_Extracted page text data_
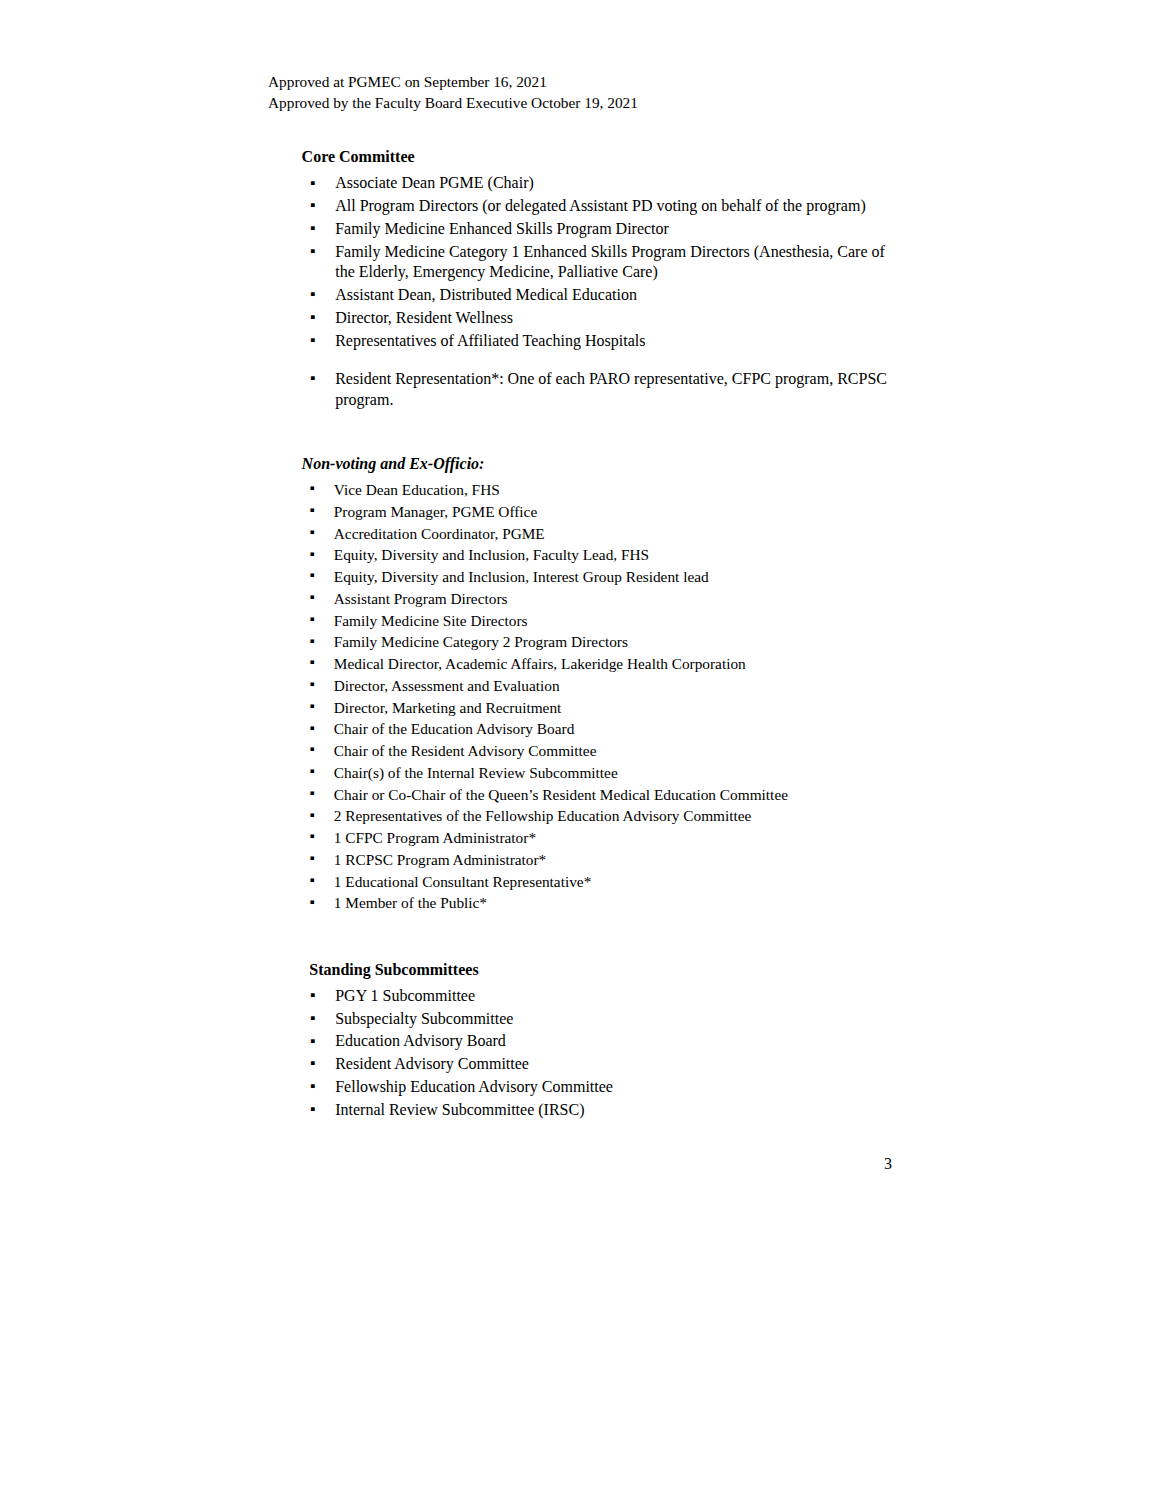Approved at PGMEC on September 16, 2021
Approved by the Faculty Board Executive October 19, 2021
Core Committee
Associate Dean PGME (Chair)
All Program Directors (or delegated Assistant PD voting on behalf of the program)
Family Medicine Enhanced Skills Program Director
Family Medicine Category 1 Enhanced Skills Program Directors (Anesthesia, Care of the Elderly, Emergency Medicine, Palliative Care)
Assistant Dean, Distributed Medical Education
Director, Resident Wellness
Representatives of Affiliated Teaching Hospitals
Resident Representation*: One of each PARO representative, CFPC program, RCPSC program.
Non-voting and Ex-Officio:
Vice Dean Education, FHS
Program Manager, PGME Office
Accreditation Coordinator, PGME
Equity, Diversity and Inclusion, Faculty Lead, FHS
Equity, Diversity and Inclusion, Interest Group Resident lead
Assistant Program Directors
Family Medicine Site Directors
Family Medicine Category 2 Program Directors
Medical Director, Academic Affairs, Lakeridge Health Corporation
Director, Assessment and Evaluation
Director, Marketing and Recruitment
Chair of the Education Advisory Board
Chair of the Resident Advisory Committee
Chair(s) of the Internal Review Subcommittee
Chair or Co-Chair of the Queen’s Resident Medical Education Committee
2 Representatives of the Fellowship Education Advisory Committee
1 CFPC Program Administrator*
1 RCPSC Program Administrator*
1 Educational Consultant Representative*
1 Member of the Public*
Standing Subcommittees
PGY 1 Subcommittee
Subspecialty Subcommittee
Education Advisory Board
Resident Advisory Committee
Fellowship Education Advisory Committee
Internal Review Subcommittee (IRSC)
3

_WORK ITEM_
Each line above that carries the string "voting" has to be returned.

_TASK SOLUTION_
All Program Directors (or delegated Assistant PD voting on behalf of the program)
Non-voting and Ex-Officio:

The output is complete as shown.